Josh Berkus <josh@agliodbs.com> writes:
> yeah, you're right .. that would give us a short list of conversions 
> which don't require a rewrite.    However, as Tom points out, that 
> doesn't mean that they might not need a reindex (as well as OID, there's 
> also XML).

Um.  I had actually forgotten about the reindexing point, but yup that
is a stumbling block to any "no work" conversions.  It might be best to
only handle cases where the column's base type is not changing, so that
we don't have any index semantics changes happening.  I think we could
still handle the varchar->text case (since they share index opclasses)
but that could be a hardwired special case.
        regards, tom lane


Josh Berkus <josh@agliodbs.com> writes:
>> Yeah, this has been discussed before; I think it's even in the TODO
>> list.

> I couldn't find it.  At least, not under data types, and also not with 
> the keyword "typemod".  Anyone see it?

It's the last item under ALTER:

* Don't require table rewrite on ALTER TABLE ... ALTER COLUMN TYPE, when the old and new data types are binary
compatiblehttp://archives.postgresql.org/message-id/200903040137.n241bAUV035002@wwwmaster.postgresql.orghttp://archives.postgresql.org/pgsql-patches/2006-10/msg00154.php
        regards, tom lane


Re: Suggested TODO: allow ALTERing of typemods without heap/index rebuild

From
Dimitri Fontaine
Date:
Hi,

Josh Berkus <josh@agliodbs.com> writes:
>> The stumbling block has been to identify a reasonably clean way
>> of determining which datatype changes don't require a scan.
>
> Yep.  One possibility I'm thinking is supplying a function for each type
> which takes two typemods (old and new) and returns a value (none, check,
> rebuild) which defines what we need to do: nothing, check but not rebuild,
> or rebuild.  Default would be rebuild.  Then the logic is simple for each
> data type.

That seems like a good idea, I don't see how the current infrastructure
could provide enough information to skip this here. Add in there whether
a reindex is needed, too, in the accepted return values (maybe a mask is
needed, such as NOREWRITE|REINDEX).

> Note that this doesn't deal with the special case of VARCHAR-->TEXT, but
> just with changing typemods.  Are there other cases of data *type*
> conversions where no check or rebuild is required?  Otherwise we might just
> special case VARCHAR-->TEXT.

It seems there's some new stuff for this in 8.4, around the notions of
binary coercibility and type categories, which allow user defined types
to be declared IO compatible with built-in types, e.g. citext/text.

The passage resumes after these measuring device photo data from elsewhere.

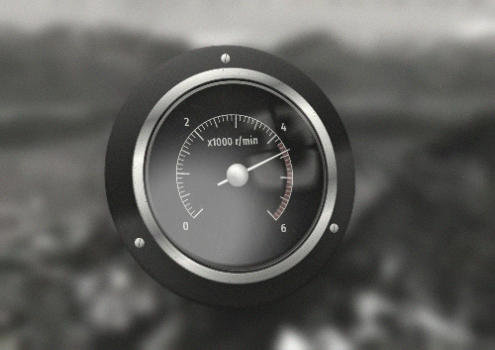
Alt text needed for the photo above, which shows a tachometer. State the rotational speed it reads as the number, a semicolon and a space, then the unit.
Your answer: 4400; rpm
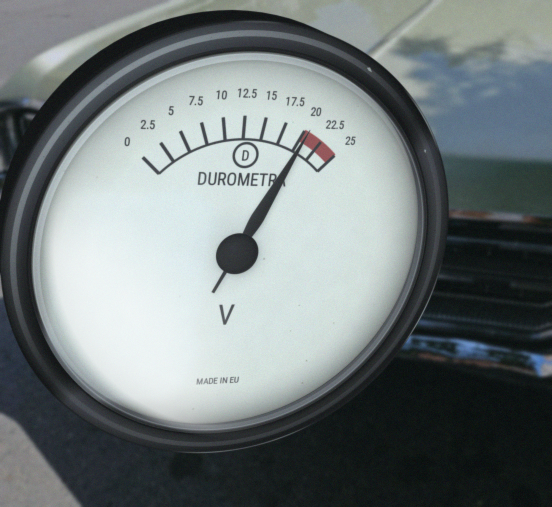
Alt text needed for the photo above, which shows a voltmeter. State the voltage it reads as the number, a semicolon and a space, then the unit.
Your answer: 20; V
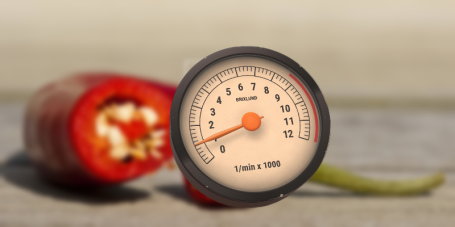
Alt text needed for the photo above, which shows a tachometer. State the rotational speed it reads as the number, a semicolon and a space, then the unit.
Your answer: 1000; rpm
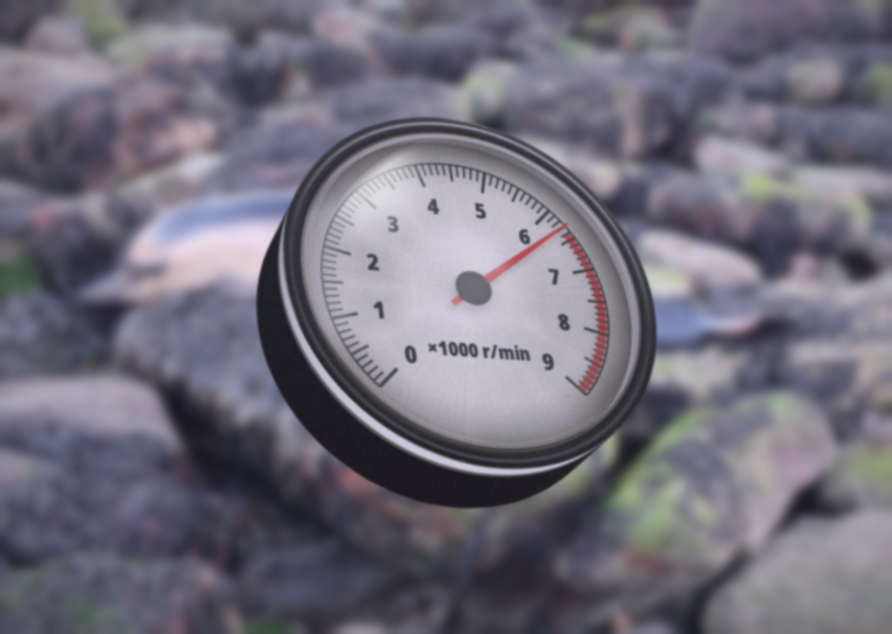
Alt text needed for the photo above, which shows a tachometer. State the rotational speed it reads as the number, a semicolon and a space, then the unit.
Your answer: 6300; rpm
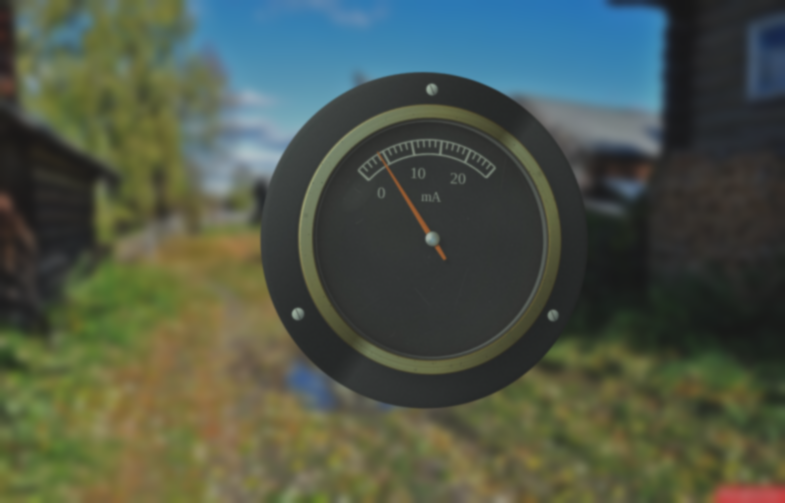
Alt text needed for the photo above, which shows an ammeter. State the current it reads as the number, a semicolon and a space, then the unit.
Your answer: 4; mA
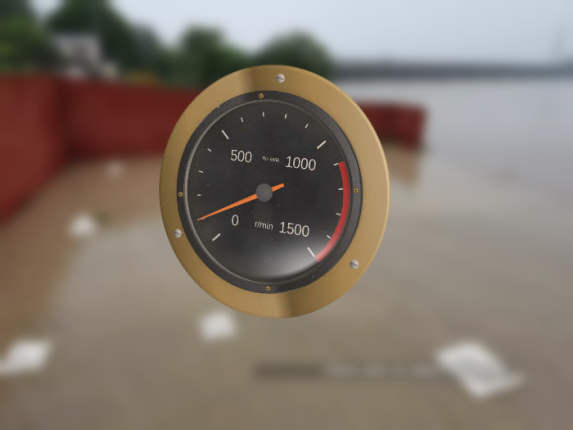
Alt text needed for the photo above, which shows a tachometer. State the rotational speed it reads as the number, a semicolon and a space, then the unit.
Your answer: 100; rpm
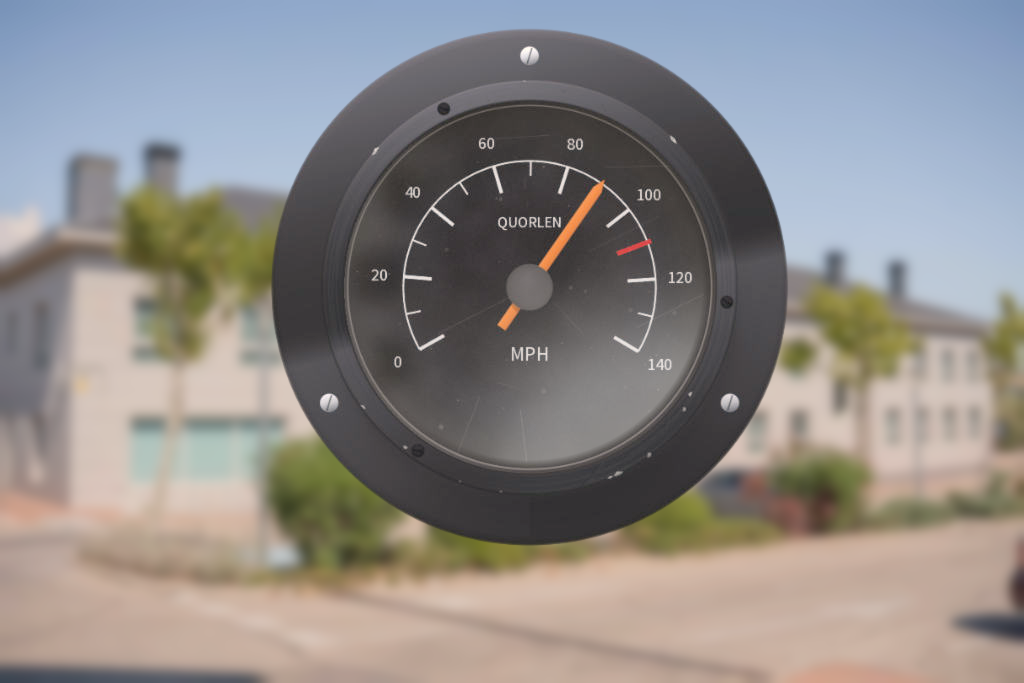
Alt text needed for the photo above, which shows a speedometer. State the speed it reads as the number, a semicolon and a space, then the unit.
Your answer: 90; mph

Maybe the case is not so special anymore?
 http://git.postgresql.org/gitweb?p=postgresql.git;a=commit;h=22ff6d46991447bffaff343f4e333dcee188094d
http://git.postgresql.org/gitweb?p=postgresql.git;a=commit;h=4a3be7e52d7e87d2c05ecc59bc4e7d20f0bc9b17

> Oh, here's a general case: changing DOMAINs on the same base type should
> only be a check, and changing from a DOMAIN to its own base type should be a
> none.

DOMAINs and CASTs are still on the todo list IIRC, so I'm not sure the
current infrastructure around DOMAINs would be flexible (or complete)
enough for the system to determine when the domain A to domain B type
change is binary coercible. It has no CAST information to begin with, I
guess.

As far as reindexing is concerned, talking with RhodiumToad (Andrew
Gierth) on IRC gave insights, as usual. Standard PostgreSQL supports two
data type change without reindex needs: varchar to text and cidr to
inet. In both cases, the types share the indexing infrastructure: same
PROCEDUREs are in use in the OPERATORs that the index is using.

Could it be that we already have the information we need in order to
dynamically decide whether a heap rewrite and a reindex are necessary,
even in case of user defined type conversions?

Regards,
-- 
dim